* WHAT IS EXPECTED *
Those lines of the records that contain "結果速報" are to be located and copied.

[DATA FOR ANALYSIS — start]

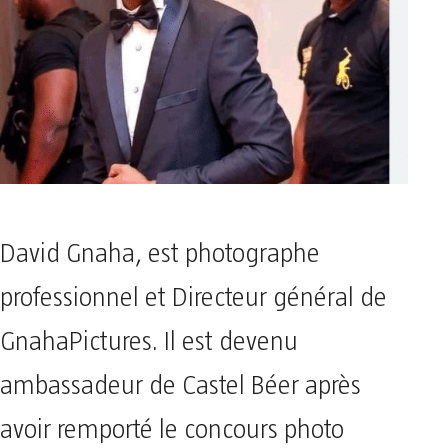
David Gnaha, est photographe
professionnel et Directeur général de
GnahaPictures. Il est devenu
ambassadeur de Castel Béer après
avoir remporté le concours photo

[DATA FOR ANALYSIS — finish]
[DATA FOR ANALYSIS — start]

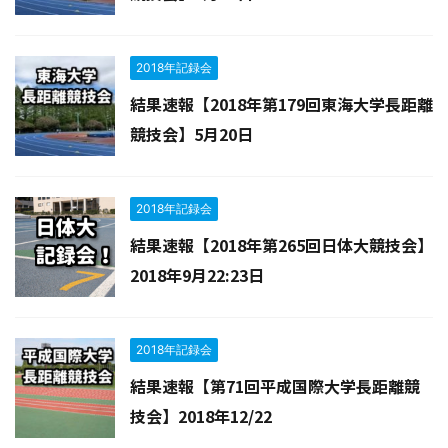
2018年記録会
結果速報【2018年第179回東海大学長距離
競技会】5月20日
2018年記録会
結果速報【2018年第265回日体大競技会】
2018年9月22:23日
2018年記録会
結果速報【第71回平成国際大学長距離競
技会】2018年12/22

[DATA FOR ANALYSIS — finish]

* ANSWER TO THE EXERCISE *
結果速報【2018年第179回東海大学長距離
結果速報【2018年第265回日体大競技会】
結果速報【第71回平成国際大学長距離競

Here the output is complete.